MHB Closed form solution to sum of sine positive zero-crossings

[Purplepixie]

Hello,
I would like to know, if there's a closed form solution to the following problem:

Given a sum of say, 3 sines, with the form y = sin(a.2.PI.t) + sin(b.2.PI.t) + sin(c.2.PI.t) where a,b,c are constants and PI = 3.141592654 and the periods in the expression are multiplication signs, what are the values of t at which two conditions are simultaneously true: (1) y = 0 and (2) the derivative dy/dt > 0. I am calling such points positive zero-crossing points, for want of a better name.
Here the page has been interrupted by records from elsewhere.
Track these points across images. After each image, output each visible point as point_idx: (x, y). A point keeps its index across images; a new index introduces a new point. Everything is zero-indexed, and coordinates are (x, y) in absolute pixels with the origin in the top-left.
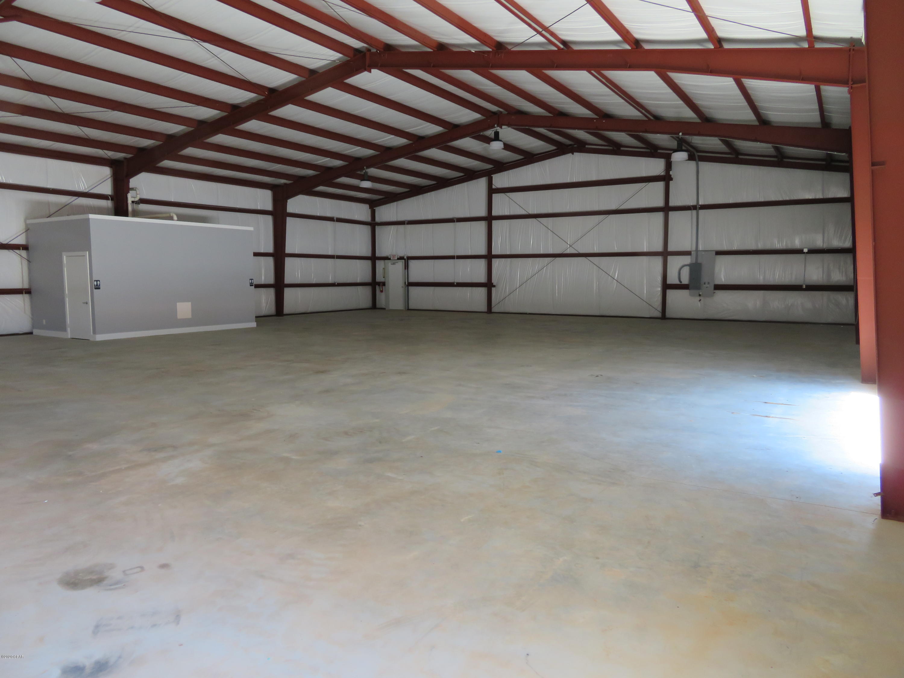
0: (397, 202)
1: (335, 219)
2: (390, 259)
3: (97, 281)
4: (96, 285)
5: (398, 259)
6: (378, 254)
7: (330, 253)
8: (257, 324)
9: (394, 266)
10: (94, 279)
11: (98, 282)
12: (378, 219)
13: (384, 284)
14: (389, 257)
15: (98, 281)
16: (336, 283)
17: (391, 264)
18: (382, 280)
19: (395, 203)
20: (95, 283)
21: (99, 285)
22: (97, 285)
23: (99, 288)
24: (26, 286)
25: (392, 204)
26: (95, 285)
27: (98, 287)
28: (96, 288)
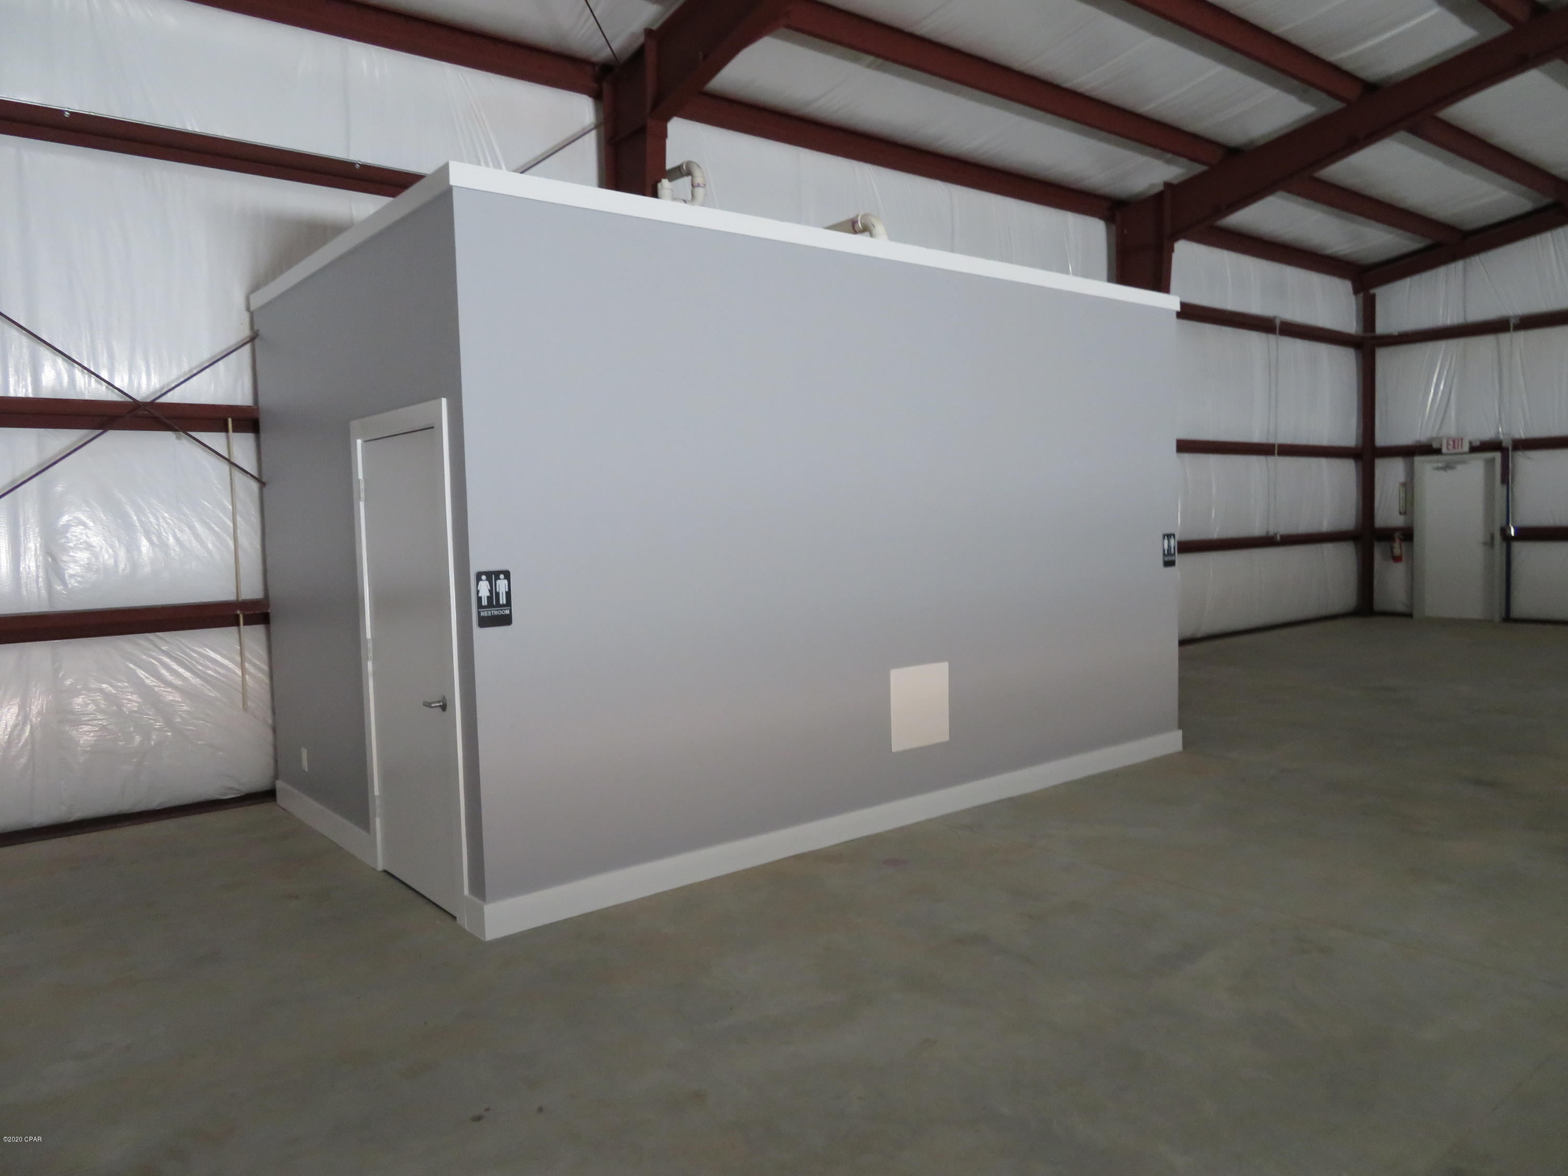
0: (1468, 260)
1: (1278, 323)
2: (1438, 451)
3: (493, 576)
4: (490, 599)
5: (1474, 449)
6: (1382, 439)
7: (1257, 437)
8: (1184, 737)
9: (1450, 473)
10: (476, 566)
11: (502, 585)
12: (1382, 327)
13: (1407, 534)
14: (1435, 445)
15: (497, 574)
16: (1279, 538)
17: (1438, 469)
18: (1398, 521)
19: (1459, 265)
20: (484, 588)
21: (503, 600)
22: (494, 595)
23: (506, 620)
24: (252, 590)
25: (1442, 271)
26: (479, 599)
27: (495, 612)
28: (485, 622)
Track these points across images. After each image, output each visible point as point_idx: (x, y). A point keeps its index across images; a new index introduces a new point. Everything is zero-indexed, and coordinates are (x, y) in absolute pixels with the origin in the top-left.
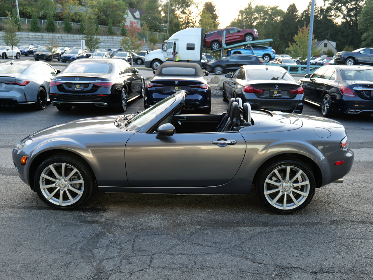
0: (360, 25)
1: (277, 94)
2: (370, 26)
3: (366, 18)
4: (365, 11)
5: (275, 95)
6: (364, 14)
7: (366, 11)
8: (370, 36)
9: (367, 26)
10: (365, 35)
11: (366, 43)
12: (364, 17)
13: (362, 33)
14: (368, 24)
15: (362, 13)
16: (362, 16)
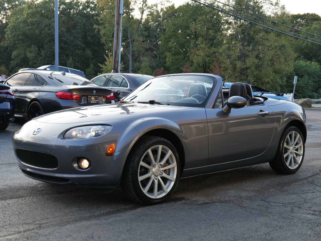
0: (7, 41)
1: (95, 100)
2: (18, 43)
3: (14, 34)
4: (12, 25)
5: (93, 101)
6: (12, 29)
7: (14, 26)
8: (21, 55)
9: (15, 44)
10: (14, 53)
11: (16, 63)
12: (12, 32)
13: (12, 51)
14: (17, 41)
15: (9, 28)
16: (9, 31)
In other words, is there a closed form solution to the two simultaneous conditions:

sin(a.2.PI.t) + sin(b.2.PI.t) + sin(c.2.PI.t) = 0
and
2.PI.a.cos(a.2.PI.t) + 2.PI.b.cos(b.2.PI.t) + 2.PI.c.cos(c.2.PI.t) > 0

Many thanks for any insights and assistance!

 

[bob012345]

What do you mean by a closed form solution? Certainly one can figure out values. Pick $a=b=c=1$ for example. I think you will have to pick values to meet one condition and test the other with those values. One can easily do it graphically also.

 

[mathhabibi]

I will write the problem in LaTeX, please correct me if I am wrong:

Given $a, b, c$, define $$f(t)=\sin(2\pi at)+\sin(2\pi bt)+\sin(2\pi ct)$$Find $t$ such that $f(t)=0$ and $\frac{df}{dt}(0)>0$

 

[Svein]

Hint: \sin(x) + \sin(y) = 2 \sin(\frac{x+y}{2}) \cos(\frac{x-y}{2}).

 

[bob012345]

I will write the problem in LaTeX, please correct me if I am wrong:

Given $a, b, c$, define $$f(t)=\sin(2\pi at)+\sin(2\pi bt)+\sin(2\pi ct)$$Find $t$ such that $f(t)=0$ and $\frac{df}{dt}(0)>0$

You mean

$\frac{df}{dt}(t)>0$?

 

[bob012345]

There are an infinite number of solutions for $t$ given an arbitrary set of constants {$a,b,c$} however, I believe this problem is not solvable in closed form in general except for special cases when the constants have certain relationships.